Emanuela Orlandi sarebbe ancora viva e si troverebbe in un convento: la versione di Alì Agca

L’ipotesi secondo cui Emanuela Orlandi sarebbe ancora viva è stata avanzata più volte in questi lunghi anni dalla sua scomparsa.

“Emanuela Orlandi si trova in un convento vive sana e sicura e può essere liberata”, aveva rivelato all’Adnkronos l’ex Lupo grigio Alì Agca, attentatore di papa Giovanni Paolo II, che in una lunga dichiarazione rilasciata tre anni fa all’Adnkronos aveva ribadito la sua versione sul giallo della giovane.

“Alì Agca ha parlato con Pietro Orlandi per esprimere la sua solidarietà”, aveva detto lo stesso Agca commentando la richiesta di archiviazione dell’inchiesta presentata nel 2015 dalla procura di Roma.

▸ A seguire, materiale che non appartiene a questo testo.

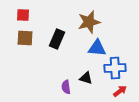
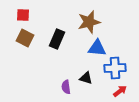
brown square: rotated 24 degrees clockwise
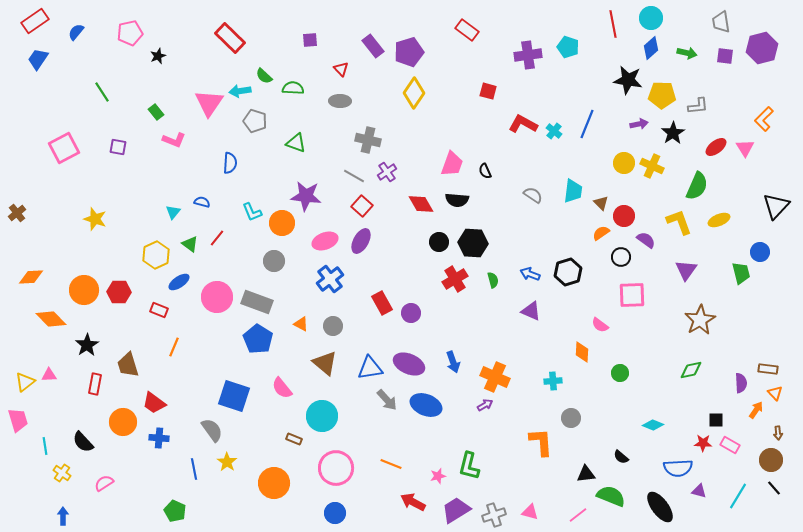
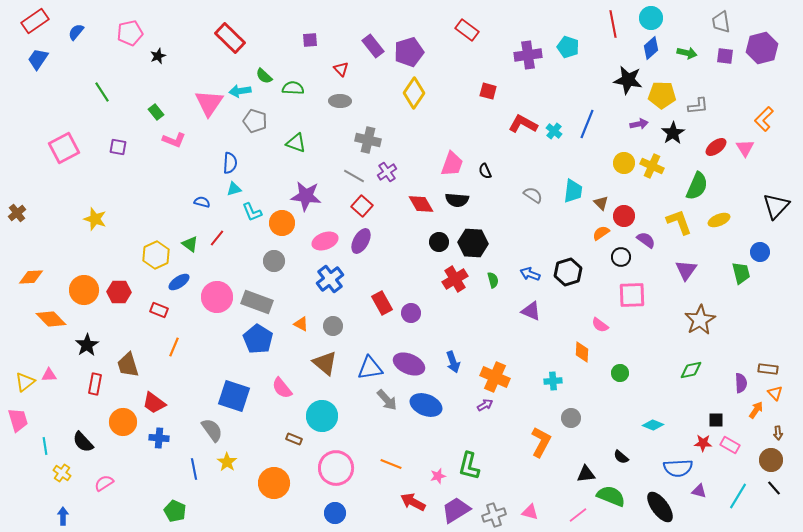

A Pietro Orlandi Agca aveva detto di aver “suggerito di rivolgersi sia al governo vaticano sia a tutte le madri superiori di tutti i conventi del mondo perché possano aiutare la liberazione di Emanuela Orlandi, che si trova probabilmente in un convento. L’opinione pubblica non merita di essere ingannata con menzogne primitive che nascondono la vera verità”, aveva detto.

Agca aveva spiegato che il rapimento fu organizzato “per un obiettivo nobile, rispettabile. Nell’anno santo 1983 Alì Agca doveva convertirsi ed essere trasferito in un palazzo vaticano e poi Emanuela Orlandi sarebbe stata liberata. Quindi quando Agca ha respinto la proposta di andare in Vaticano e non ha accettato l’ideologia vaticana tutto il piano è stato revocato”.

“Emanuela Orlandi non ha mai subito violenza. Orge, pedofilia, sono tutte menzogne infamanti, anche contro il Vaticano”, aveva aggiunto. “Emanuela, aveva ribadito Agca, “non ha subito violenza, vive in mano sicura, nel vaticano, e spero che il Papa buono, Francesco, possa fare qualcosa per lei”.